Note: in this tutorial we are using forked versions of ROSBuzz and XBeeMav, for the most up-to-date sources, clone https://github.com/MISTLab/ROSBuzz and https://github.com/MISTLab/XbeeMav instead.

Adding a never-used-before XBee

If you want to use an XBee radio that was never used before with XBeeMav, you should add its MAC address to the XML database:

$ vim ~/ROS_WS/src/xbeemav/Resources/database.xml

and, for each new XBee module, add a new line in the form:

<Device Address="[Integer-Id]">[MAC-Address]</Device>

Step 4: Run a 2-device demo

• Perform steps 2-3 on 2 Raspberry Pi 3 Model B+
• Connect each of the 2 Pis to a Digi XBee SX (e.g., again using an interface board and USB) loaded with the profile from step 1

Using the sources from https://github.com/JacopoPan/ROSBuzz you should run:

$ roslaunch rosbuzz neil.launch

on the first Raspberry Pi and:

$ roslaunch rosbuzz buzz.launch

on the second one. The two devices will re-enact a brief 5-line exchanges from the Apollo 11 transcripts.

Look at files ROSBuzz/buzz_scripts/neil.bzz and ROSBuzz/buzz_scripts/buzz.bzz to understand how the communication happens. The message passing is based on two different paradigms:

• broadcast/listen - each Raspberry Pi broadcast messages as (key, value) pairs and listen to specific keys
• stigmergy - each Raspberry Pi reads and write into a virtual dictionary containing multiple (key, value) pairs

More examples on the use of the Buzz language are available in its wiki.

Note: files ROSBuzz/launch/buzz.launch and ROSBuzz/launch/neil.launch contain lines <arg name="latitude" value="45.0"/> and <arg name="longitude" value="73.0"/> to set "fake" latitude and longitude positions that, if missing, would prevent ROSBuzz/XBeeMav from working as expected.

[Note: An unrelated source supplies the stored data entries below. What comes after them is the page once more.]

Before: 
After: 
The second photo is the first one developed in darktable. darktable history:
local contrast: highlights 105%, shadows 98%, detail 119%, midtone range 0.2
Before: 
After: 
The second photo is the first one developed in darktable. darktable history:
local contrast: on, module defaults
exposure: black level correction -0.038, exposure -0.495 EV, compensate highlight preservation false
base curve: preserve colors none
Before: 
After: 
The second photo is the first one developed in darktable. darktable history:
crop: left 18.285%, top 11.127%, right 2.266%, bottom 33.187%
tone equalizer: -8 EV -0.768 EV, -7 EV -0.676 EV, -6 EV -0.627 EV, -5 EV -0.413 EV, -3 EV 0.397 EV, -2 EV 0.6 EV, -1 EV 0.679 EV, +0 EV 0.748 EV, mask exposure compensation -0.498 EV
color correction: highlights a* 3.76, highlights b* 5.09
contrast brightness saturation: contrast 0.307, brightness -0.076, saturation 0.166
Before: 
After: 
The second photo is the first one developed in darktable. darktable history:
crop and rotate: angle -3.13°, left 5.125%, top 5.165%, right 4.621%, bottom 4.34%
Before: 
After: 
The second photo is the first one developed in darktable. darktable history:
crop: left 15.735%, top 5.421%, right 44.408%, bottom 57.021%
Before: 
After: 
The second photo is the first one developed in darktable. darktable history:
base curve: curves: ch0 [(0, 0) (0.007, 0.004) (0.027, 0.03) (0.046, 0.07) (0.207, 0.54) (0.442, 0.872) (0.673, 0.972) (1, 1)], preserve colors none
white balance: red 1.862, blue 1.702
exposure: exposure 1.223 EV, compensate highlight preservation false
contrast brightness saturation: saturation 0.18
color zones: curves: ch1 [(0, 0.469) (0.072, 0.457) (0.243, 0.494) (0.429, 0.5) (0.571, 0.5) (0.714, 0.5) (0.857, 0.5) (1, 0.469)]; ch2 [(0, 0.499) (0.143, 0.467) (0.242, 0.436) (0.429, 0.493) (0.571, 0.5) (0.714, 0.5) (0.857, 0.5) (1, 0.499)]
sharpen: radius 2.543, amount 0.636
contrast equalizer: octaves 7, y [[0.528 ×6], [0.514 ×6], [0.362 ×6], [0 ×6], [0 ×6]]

Line <arg name="script" value="script-name"/> defines which of the scripts in ROSBuzz/buzz_scripts is executed.

Troubleshooting: if an XBee module becomes irresponsive, press the reset button on the interface board.

What's next

Any future developer willing to access Buzz's VM state bvm or extend the functionalities of ROSBuzz should start by looking at the main loop run by the node in method roscontroller::RosControllerRun().